Items listed in a dataset:
· · · · · · ·
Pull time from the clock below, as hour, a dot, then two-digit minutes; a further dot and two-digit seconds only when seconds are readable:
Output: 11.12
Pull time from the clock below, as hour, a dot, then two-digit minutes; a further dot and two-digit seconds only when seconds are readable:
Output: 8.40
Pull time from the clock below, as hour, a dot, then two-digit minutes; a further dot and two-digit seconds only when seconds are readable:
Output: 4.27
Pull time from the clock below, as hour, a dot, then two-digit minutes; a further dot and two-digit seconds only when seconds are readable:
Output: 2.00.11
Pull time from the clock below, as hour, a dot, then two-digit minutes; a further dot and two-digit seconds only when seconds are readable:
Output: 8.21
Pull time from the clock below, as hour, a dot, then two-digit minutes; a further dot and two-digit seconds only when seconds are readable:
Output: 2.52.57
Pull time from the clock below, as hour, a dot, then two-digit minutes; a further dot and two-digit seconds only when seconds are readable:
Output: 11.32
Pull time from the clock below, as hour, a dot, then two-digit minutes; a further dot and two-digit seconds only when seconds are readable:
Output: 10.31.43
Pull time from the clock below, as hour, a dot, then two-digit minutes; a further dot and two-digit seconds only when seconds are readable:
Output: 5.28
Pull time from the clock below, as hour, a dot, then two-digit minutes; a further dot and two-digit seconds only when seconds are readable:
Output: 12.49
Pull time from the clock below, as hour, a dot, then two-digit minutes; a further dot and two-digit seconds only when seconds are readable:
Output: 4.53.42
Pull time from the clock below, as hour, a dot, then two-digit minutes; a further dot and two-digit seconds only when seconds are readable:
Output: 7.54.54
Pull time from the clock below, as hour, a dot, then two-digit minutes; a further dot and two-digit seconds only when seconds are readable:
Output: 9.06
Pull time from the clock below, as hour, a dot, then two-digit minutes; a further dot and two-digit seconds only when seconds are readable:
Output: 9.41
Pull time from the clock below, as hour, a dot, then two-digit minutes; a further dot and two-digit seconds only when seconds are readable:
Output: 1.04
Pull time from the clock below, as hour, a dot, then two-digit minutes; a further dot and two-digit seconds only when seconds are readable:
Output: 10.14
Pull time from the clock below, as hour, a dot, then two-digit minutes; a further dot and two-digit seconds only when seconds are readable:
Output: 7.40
· · · · · · ·
• **Required task**
Render all of the entries above as a JSON list of strings, one string per line, leaving out any blank lines.

• **Solution for this exercise**
[
  "Pull time from the clock below, as hour, a dot, then two-digit minutes; a further dot and two-digit seconds only when seconds are readable:",
  "Output: 11.12",
  "Pull time from the clock below, as hour, a dot, then two-digit minutes; a further dot and two-digit seconds only when seconds are readable:",
  "Output: 8.40",
  "Pull time from the clock below, as hour, a dot, then two-digit minutes; a further dot and two-digit seconds only when seconds are readable:",
  "Output: 4.27",
  "Pull time from the clock below, as hour, a dot, then two-digit minutes; a further dot and two-digit seconds only when seconds are readable:",
  "Output: 2.00.11",
  "Pull time from the clock below, as hour, a dot, then two-digit minutes; a further dot and two-digit seconds only when seconds are readable:",
  "Output: 8.21",
  "Pull time from the clock below, as hour, a dot, then two-digit minutes; a further dot and two-digit seconds only when seconds are readable:",
  "Output: 2.52.57",
  "Pull time from the clock below, as hour, a dot, then two-digit minutes; a further dot and two-digit seconds only when seconds are readable:",
  "Output: 11.32",
  "Pull time from the clock below, as hour, a dot, then two-digit minutes; a further dot and two-digit seconds only when seconds are readable:",
  "Output: 10.31.43",
  "Pull time from the clock below, as hour, a dot, then two-digit minutes; a further dot and two-digit seconds only when seconds are readable:",
  "Output: 5.28",
  "Pull time from the clock below, as hour, a dot, then two-digit minutes; a further dot and two-digit seconds only when seconds are readable:",
  "Output: 12.49",
  "Pull time from the clock below, as hour, a dot, then two-digit minutes; a further dot and two-digit seconds only when seconds are readable:",
  "Output: 4.53.42",
  "Pull time from the clock below, as hour, a dot, then two-digit minutes; a further dot and two-digit seconds only when seconds are readable:",
  "Output: 7.54.54",
  "Pull time from the clock below, as hour, a dot, then two-digit minutes; a further dot and two-digit seconds only when seconds are readable:",
  "Output: 9.06",
  "Pull time from the clock below, as hour, a dot, then two-digit minutes; a further dot and two-digit seconds only when seconds are readable:",
  "Output: 9.41",
  "Pull time from the clock below, as hour, a dot, then two-digit minutes; a further dot and two-digit seconds only when seconds are readable:",
  "Output: 1.04",
  "Pull time from the clock below, as hour, a dot, then two-digit minutes; a further dot and two-digit seconds only when seconds are readable:",
  "Output: 10.14",
  "Pull time from the clock below, as hour, a dot, then two-digit minutes; a further dot and two-digit seconds only when seconds are readable:",
  "Output: 7.40"
]